Фрэнни знала, что в комнате, кроме нее, никого не было: дверь позади нее была закрыта, а впереди даже в темноте все просматривалось. Но когда что-то коснулось ее затылка, она подпрыгнула, крик застрял в горле. То же самое "что-то" скользнуло по ее щеке. Потом по уху. Перед глазами мелькнула тень. Бабочка, порхнувшая по замысловатой траектории прямо перед лицом. Тень бабочки пронеслась по столу.
Как только Фрэнни перевела дух, грохот прямо за спиной едва не сбросил ее со стула на пол.
Она обернулась в ужасе. Стена была пуста; там, где до этого висел портрет белолицей девушки из прошлого, Фрэнни увидела лишь темный прямоугольник с огромным крюком посередине. Картина лежала на полу лицевой стороной вниз; обломки деревянной рамы, разлетевшейся от удара, напоминали сломанные кости. Она услышала шелест, и занавески ветром вытянуло в окно. Затем обе свечи погасли, и дверь захлопнулась.
– Фрэнни? – раздался голос Оливера.
Она открыла рот, но не могла произнести ни звука. Послышался щелчок – вспыхнул свет, и она заморгала. Оливер взволнованно переводил взгляд с Фрэнни на упавшую картину и обратно.
– Что случилось? С тобой все в порядке? – Он подошел к портрету, присел и поднял два куска проволоки. – Порвалась, – констатировал он. – Чертовски непрочная проволока, кто бы ее ни закреплял. Могло покалечить кого-нибудь.
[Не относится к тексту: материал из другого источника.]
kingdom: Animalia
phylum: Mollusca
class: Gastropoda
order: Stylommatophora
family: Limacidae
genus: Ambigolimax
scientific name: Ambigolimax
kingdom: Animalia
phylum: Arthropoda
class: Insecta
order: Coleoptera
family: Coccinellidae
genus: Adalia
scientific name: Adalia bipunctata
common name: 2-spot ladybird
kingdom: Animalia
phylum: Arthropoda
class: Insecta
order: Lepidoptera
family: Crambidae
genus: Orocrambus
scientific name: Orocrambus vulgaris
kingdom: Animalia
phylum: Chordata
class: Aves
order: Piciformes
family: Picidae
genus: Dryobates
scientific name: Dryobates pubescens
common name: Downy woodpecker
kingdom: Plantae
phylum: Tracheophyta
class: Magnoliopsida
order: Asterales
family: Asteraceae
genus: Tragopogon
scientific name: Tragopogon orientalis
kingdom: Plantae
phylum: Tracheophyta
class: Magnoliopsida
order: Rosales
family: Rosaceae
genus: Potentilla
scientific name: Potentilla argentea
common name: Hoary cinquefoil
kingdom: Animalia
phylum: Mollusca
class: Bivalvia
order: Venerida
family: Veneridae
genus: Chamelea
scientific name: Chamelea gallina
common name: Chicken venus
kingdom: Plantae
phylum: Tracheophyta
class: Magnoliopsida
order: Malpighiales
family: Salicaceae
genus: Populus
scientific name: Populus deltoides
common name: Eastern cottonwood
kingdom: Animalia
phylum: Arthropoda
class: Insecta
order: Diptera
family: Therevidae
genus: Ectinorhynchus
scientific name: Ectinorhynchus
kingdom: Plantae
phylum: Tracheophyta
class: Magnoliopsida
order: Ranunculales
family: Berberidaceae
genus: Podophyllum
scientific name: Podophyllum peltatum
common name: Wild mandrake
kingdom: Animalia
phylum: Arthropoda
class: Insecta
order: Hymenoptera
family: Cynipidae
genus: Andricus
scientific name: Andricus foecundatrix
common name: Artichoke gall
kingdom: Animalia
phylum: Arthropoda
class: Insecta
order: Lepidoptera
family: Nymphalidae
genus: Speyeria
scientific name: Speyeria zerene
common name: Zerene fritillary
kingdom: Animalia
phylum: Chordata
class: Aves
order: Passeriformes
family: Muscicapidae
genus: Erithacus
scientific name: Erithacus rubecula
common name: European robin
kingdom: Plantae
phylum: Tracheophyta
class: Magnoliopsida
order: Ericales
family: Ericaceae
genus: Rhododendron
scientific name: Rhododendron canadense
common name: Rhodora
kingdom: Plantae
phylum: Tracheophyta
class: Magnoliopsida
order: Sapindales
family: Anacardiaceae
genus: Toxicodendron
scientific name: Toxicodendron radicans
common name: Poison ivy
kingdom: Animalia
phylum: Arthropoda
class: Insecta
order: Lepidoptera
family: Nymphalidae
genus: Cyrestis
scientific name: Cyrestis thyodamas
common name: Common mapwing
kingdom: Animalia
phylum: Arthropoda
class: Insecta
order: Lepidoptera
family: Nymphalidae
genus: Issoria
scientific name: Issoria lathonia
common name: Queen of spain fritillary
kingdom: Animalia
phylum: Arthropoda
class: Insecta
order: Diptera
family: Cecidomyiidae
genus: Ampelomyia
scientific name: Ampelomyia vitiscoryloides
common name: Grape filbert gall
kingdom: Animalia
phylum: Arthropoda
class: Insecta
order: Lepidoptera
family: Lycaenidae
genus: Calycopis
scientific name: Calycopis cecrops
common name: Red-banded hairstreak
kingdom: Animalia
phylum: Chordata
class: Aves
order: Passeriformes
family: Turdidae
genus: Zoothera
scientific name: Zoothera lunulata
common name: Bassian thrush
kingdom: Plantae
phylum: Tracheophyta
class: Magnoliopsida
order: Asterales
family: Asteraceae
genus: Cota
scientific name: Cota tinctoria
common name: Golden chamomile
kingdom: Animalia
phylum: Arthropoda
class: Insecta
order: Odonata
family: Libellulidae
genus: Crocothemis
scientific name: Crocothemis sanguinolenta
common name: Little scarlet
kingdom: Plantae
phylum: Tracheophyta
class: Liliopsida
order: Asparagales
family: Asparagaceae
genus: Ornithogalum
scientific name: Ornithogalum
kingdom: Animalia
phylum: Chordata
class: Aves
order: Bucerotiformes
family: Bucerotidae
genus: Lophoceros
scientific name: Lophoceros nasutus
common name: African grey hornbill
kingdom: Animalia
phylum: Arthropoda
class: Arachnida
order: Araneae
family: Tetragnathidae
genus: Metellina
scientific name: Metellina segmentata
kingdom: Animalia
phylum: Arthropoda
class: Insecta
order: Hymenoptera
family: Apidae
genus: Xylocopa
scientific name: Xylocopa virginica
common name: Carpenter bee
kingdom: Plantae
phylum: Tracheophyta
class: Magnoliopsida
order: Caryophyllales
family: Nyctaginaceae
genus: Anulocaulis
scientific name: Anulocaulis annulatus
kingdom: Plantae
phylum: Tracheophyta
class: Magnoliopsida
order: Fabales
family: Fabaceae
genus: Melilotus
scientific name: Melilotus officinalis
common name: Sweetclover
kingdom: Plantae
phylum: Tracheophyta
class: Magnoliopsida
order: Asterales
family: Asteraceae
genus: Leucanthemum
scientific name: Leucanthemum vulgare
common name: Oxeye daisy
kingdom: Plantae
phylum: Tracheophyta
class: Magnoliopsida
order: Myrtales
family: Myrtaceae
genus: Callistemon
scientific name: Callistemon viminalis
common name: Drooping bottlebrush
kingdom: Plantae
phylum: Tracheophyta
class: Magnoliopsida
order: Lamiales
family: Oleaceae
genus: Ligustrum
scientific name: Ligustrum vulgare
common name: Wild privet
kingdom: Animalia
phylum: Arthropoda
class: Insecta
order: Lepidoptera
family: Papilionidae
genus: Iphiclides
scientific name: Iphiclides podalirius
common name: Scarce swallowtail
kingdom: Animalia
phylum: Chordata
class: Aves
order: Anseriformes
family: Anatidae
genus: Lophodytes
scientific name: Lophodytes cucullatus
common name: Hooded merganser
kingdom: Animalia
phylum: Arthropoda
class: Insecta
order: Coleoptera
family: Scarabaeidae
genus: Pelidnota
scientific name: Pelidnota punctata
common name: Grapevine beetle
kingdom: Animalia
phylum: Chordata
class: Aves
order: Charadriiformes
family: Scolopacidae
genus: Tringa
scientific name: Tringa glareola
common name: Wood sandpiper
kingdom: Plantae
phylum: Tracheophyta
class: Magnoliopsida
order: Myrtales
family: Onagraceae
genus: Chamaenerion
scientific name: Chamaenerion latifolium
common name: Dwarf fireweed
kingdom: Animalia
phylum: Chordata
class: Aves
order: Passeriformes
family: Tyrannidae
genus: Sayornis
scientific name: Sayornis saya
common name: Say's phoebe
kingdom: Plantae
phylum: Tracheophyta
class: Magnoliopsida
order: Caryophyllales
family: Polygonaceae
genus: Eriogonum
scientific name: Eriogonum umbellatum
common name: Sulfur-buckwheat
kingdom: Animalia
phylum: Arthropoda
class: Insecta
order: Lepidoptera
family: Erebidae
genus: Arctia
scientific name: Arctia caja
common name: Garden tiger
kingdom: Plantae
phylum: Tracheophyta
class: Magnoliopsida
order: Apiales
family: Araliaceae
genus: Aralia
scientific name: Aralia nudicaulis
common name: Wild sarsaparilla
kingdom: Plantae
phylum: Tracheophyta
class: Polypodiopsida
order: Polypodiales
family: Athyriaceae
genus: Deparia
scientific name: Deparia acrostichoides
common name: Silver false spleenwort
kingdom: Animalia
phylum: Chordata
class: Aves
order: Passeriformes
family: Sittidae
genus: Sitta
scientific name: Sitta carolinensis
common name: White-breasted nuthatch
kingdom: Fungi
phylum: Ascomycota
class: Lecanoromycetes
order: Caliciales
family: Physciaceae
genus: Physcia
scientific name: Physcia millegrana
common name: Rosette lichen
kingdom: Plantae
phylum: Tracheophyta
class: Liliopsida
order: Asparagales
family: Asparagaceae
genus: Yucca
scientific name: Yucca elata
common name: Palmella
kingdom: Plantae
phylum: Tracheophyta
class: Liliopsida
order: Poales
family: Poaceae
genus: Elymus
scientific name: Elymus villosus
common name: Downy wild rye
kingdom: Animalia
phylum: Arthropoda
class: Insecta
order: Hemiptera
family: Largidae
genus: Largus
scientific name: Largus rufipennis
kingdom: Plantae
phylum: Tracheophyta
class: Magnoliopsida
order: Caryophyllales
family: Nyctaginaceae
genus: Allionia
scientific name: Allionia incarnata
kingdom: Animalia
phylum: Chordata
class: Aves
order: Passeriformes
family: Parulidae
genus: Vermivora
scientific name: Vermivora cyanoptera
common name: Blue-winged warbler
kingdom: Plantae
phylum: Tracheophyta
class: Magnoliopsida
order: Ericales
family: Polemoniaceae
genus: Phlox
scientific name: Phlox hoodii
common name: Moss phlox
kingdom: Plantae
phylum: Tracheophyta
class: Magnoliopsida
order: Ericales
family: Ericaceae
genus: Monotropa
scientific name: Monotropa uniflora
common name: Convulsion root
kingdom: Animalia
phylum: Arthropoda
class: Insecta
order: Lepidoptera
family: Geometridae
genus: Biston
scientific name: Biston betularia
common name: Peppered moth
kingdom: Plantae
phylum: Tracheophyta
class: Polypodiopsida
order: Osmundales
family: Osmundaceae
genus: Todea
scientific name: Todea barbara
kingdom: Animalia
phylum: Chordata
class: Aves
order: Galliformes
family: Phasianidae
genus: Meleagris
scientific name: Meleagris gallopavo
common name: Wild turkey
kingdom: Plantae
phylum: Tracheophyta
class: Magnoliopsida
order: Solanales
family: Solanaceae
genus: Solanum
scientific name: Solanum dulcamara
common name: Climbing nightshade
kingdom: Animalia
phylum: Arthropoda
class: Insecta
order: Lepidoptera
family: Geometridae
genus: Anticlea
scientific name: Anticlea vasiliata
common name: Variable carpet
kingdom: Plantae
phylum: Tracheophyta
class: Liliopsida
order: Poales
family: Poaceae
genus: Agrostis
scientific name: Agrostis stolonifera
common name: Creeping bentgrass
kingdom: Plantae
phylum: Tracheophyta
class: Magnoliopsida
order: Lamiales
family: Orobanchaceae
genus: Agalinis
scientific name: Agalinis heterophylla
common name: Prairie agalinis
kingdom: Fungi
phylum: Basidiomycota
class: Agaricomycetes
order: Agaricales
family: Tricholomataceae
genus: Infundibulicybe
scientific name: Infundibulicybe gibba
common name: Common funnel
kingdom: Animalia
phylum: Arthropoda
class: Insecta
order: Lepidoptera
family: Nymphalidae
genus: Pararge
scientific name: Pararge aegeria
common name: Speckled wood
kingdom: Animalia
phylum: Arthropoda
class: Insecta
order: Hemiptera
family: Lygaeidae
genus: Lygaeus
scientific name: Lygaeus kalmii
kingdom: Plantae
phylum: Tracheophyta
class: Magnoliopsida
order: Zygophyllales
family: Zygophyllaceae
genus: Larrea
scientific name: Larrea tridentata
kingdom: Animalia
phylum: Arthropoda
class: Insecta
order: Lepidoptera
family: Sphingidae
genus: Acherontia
– Со мной чуть разрыв сердца не случился!
Он переводил взгляд с одной картины на другую, по очереди исследуя все остальные.
– Я прошу прощения за Эдварда, он обычно спит спокойно.
– Может, все еще переживает несчастный случай с лодкой – или с пальцами Доминика; после такого любому ребенку будут сниться кошмары.
Он немного расслабился.
– Ты бледная как полотно.
– Меня напугала эта картина!
– Прости, пожалуйста. – Он посмотрел ей прямо в глаза и улыбнулся. – Ну вот. Теперь мы довольно хорошо знакомы!
Фрэнни пожала плечами.
– У меня было чувство на Кингс-Кросс, что я тебя уже где-то видела. И это грызло меня.
– Ты часто работаешь в кафе?
– В детстве – на каникулах, и потом, когда училась в университете. Отец обычно платил мне, что мне очень нравилось. Но в новом кафе я уже не работала. Срок аренды истек, и им пришлось освободить помещение. – Она вопросительно взглянула на него.
Он шагнул к ней.
– Я… Я действительно очень рад, что ты здесь.
– Несмотря на это совпадение?
Оливер руками обвил ее талию, и она почувствовала осторожное прикосновение его сильных пальцев. Он немного откинул голову назад. Волосы полностью закрыли его лоб, а в глазах от пламени свечей плясали огоньки.
– Может быть, ты принесешь мне удачу.
– Надеюсь.
Они не отрываясь смотрели друг на друга; их лица медленно сближались. Их губы соприкоснулись легко, словно изучая друг друга. Некоторое время они стояли, глядя друг другу в глаза, потом снова поцеловались. Она удивилась, какие у него мягкие и нежные губы. Его руки напряглись, он сжал девушку в объятиях сильнее. Фрэнни прижалась к нему, чувствуя теперь себя в безопасности; ее страхи растаяли, уступив место всепоглощающей страсти. Она неистово целовала его, запустив пальцы в мягкие волосы, вдыхая легкий аромат его кожи, чувствуя силу его тела.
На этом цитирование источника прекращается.